Dataset entries:
----------

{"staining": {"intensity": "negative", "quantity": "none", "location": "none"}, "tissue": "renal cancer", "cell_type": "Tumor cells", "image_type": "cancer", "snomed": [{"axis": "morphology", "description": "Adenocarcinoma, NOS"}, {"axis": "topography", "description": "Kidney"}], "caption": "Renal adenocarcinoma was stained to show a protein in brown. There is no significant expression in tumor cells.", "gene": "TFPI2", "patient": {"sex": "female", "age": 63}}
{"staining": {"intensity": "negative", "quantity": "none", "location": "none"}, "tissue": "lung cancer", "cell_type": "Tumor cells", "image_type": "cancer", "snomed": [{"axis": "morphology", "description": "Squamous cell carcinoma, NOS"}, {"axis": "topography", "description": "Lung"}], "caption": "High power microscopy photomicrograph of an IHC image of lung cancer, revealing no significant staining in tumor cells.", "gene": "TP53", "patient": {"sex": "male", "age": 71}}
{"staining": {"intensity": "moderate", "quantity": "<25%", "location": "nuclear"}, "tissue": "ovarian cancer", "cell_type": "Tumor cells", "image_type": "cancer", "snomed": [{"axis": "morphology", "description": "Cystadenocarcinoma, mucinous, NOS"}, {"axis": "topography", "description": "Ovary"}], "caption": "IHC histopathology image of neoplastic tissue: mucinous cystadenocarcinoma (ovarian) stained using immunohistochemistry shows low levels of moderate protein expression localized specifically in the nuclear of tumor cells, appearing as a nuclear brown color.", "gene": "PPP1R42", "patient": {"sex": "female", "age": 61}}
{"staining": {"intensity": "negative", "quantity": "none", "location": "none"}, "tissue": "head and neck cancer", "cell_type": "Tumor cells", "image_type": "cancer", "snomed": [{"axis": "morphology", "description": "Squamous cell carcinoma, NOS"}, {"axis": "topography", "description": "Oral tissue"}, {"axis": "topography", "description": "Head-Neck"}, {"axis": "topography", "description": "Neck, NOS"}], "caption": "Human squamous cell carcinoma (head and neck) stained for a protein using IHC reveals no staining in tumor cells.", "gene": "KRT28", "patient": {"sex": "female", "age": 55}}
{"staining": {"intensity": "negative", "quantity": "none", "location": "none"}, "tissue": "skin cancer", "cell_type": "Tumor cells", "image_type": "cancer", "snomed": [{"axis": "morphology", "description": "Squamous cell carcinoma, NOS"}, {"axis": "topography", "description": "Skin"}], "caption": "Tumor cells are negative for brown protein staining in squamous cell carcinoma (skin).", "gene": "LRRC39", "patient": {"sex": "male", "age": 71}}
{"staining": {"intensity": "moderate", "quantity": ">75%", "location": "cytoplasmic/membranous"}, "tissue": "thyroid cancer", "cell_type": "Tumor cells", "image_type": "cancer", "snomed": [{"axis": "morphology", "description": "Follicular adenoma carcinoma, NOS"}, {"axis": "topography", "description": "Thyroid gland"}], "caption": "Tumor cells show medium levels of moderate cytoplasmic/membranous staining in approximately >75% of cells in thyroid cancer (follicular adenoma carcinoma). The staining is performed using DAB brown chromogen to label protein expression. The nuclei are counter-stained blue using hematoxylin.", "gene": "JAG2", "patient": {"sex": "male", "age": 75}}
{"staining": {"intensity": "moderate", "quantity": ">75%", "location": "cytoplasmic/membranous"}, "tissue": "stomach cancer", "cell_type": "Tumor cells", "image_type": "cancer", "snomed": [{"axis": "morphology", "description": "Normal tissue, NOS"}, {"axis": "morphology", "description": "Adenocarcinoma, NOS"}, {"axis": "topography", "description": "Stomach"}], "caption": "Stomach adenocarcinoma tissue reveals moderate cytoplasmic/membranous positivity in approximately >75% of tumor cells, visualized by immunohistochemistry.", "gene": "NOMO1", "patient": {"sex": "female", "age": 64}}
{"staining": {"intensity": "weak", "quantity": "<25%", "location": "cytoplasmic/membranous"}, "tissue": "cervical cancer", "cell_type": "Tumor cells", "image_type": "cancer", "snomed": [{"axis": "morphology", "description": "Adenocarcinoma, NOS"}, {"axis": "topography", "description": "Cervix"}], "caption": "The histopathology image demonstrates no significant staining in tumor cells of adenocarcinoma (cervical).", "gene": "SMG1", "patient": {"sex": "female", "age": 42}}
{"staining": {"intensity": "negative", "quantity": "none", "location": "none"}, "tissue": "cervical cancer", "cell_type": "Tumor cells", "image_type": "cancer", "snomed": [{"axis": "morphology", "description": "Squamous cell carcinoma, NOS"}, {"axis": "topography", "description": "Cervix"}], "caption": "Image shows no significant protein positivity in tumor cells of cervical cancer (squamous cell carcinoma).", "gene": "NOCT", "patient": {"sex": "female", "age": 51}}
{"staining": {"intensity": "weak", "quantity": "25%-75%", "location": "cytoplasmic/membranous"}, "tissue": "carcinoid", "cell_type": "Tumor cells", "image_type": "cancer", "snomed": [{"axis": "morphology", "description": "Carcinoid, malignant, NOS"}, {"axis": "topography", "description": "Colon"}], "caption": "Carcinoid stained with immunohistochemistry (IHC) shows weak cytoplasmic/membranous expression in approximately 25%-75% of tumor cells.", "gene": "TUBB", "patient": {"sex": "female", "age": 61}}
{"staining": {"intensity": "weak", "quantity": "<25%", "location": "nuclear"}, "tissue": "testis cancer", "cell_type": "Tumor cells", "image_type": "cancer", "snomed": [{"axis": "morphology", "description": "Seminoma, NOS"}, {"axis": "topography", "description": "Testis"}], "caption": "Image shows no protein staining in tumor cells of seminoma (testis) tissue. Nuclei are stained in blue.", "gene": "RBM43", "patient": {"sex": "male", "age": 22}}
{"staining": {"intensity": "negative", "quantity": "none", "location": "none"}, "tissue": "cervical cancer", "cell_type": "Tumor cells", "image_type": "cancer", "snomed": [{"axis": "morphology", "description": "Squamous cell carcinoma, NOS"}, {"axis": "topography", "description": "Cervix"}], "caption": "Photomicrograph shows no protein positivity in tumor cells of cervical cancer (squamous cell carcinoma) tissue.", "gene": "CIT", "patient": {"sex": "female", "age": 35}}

----------

**About this exercise**
Once you have read the entries, reproduce each one exactly.

**Result**
{"staining": {"intensity": "negative", "quantity": "none", "location": "none"}, "tissue": "renal cancer", "cell_type": "Tumor cells", "image_type": "cancer", "snomed": [{"axis": "morphology", "description": "Adenocarcinoma, NOS"}, {"axis": "topography", "description": "Kidney"}], "caption": "Renal adenocarcinoma was stained to show a protein in brown. There is no significant expression in tumor cells.", "gene": "TFPI2", "patient": {"sex": "female", "age": 63}}
{"staining": {"intensity": "negative", "quantity": "none", "location": "none"}, "tissue": "lung cancer", "cell_type": "Tumor cells", "image_type": "cancer", "snomed": [{"axis": "morphology", "description": "Squamous cell carcinoma, NOS"}, {"axis": "topography", "description": "Lung"}], "caption": "High power microscopy photomicrograph of an IHC image of lung cancer, revealing no significant staining in tumor cells.", "gene": "TP53", "patient": {"sex": "male", "age": 71}}
{"staining": {"intensity": "moderate", "quantity": "<25%", "location": "nuclear"}, "tissue": "ovarian cancer", "cell_type": "Tumor cells", "image_type": "cancer", "snomed": [{"axis": "morphology", "description": "Cystadenocarcinoma, mucinous, NOS"}, {"axis": "topography", "description": "Ovary"}], "caption": "IHC histopathology image of neoplastic tissue: mucinous cystadenocarcinoma (ovarian) stained using immunohistochemistry shows low levels of moderate protein expression localized specifically in the nuclear of tumor cells, appearing as a nuclear brown color.", "gene": "PPP1R42", "patient": {"sex": "female", "age": 61}}
{"staining": {"intensity": "negative", "quantity": "none", "location": "none"}, "tissue": "head and neck cancer", "cell_type": "Tumor cells", "image_type": "cancer", "snomed": [{"axis": "morphology", "description": "Squamous cell carcinoma, NOS"}, {"axis": "topography", "description": "Oral tissue"}, {"axis": "topography", "description": "Head-Neck"}, {"axis": "topography", "description": "Neck, NOS"}], "caption": "Human squamous cell carcinoma (head and neck) stained for a protein using IHC reveals no staining in tumor cells.", "gene": "KRT28", "patient": {"sex": "female", "age": 55}}
{"staining": {"intensity": "negative", "quantity": "none", "location": "none"}, "tissue": "skin cancer", "cell_type": "Tumor cells", "image_type": "cancer", "snomed": [{"axis": "morphology", "description": "Squamous cell carcinoma, NOS"}, {"axis": "topography", "description": "Skin"}], "caption": "Tumor cells are negative for brown protein staining in squamous cell carcinoma (skin).", "gene": "LRRC39", "patient": {"sex": "male", "age": 71}}
{"staining": {"intensity": "moderate", "quantity": ">75%", "location": "cytoplasmic/membranous"}, "tissue": "thyroid cancer", "cell_type": "Tumor cells", "image_type": "cancer", "snomed": [{"axis": "morphology", "description": "Follicular adenoma carcinoma, NOS"}, {"axis": "topography", "description": "Thyroid gland"}], "caption": "Tumor cells show medium levels of moderate cytoplasmic/membranous staining in approximately >75% of cells in thyroid cancer (follicular adenoma carcinoma). The staining is performed using DAB brown chromogen to label protein expression. The nuclei are counter-stained blue using hematoxylin.", "gene": "JAG2", "patient": {"sex": "male", "age": 75}}
{"staining": {"intensity": "moderate", "quantity": ">75%", "location": "cytoplasmic/membranous"}, "tissue": "stomach cancer", "cell_type": "Tumor cells", "image_type": "cancer", "snomed": [{"axis": "morphology", "description": "Normal tissue, NOS"}, {"axis": "morphology", "description": "Adenocarcinoma, NOS"}, {"axis": "topography", "description": "Stomach"}], "caption": "Stomach adenocarcinoma tissue reveals moderate cytoplasmic/membranous positivity in approximately >75% of tumor cells, visualized by immunohistochemistry.", "gene": "NOMO1", "patient": {"sex": "female", "age": 64}}
{"staining": {"intensity": "weak", "quantity": "<25%", "location": "cytoplasmic/membranous"}, "tissue": "cervical cancer", "cell_type": "Tumor cells", "image_type": "cancer", "snomed": [{"axis": "morphology", "description": "Adenocarcinoma, NOS"}, {"axis": "topography", "description": "Cervix"}], "caption": "The histopathology image demonstrates no significant staining in tumor cells of adenocarcinoma (cervical).", "gene": "SMG1", "patient": {"sex": "female", "age": 42}}
{"staining": {"intensity": "negative", "quantity": "none", "location": "none"}, "tissue": "cervical cancer", "cell_type": "Tumor cells", "image_type": "cancer", "snomed": [{"axis": "morphology", "description": "Squamous cell carcinoma, NOS"}, {"axis": "topography", "description": "Cervix"}], "caption": "Image shows no significant protein positivity in tumor cells of cervical cancer (squamous cell carcinoma).", "gene": "NOCT", "patient": {"sex": "female", "age": 51}}
{"staining": {"intensity": "weak", "quantity": "25%-75%", "location": "cytoplasmic/membranous"}, "tissue": "carcinoid", "cell_type": "Tumor cells", "image_type": "cancer", "snomed": [{"axis": "morphology", "description": "Carcinoid, malignant, NOS"}, {"axis": "topography", "description": "Colon"}], "caption": "Carcinoid stained with immunohistochemistry (IHC) shows weak cytoplasmic/membranous expression in approximately 25%-75% of tumor cells.", "gene": "TUBB", "patient": {"sex": "female", "age": 61}}
{"staining": {"intensity": "weak", "quantity": "<25%", "location": "nuclear"}, "tissue": "testis cancer", "cell_type": "Tumor cells", "image_type": "cancer", "snomed": [{"axis": "morphology", "description": "Seminoma, NOS"}, {"axis": "topography", "description": "Testis"}], "caption": "Image shows no protein staining in tumor cells of seminoma (testis) tissue. Nuclei are stained in blue.", "gene": "RBM43", "patient": {"sex": "male", "age": 22}}
{"staining": {"intensity": "negative", "quantity": "none", "location": "none"}, "tissue": "cervical cancer", "cell_type": "Tumor cells", "image_type": "cancer", "snomed": [{"axis": "morphology", "description": "Squamous cell carcinoma, NOS"}, {"axis": "topography", "description": "Cervix"}], "caption": "Photomicrograph shows no protein positivity in tumor cells of cervical cancer (squamous cell carcinoma) tissue.", "gene": "CIT", "patient": {"sex": "female", "age": 35}}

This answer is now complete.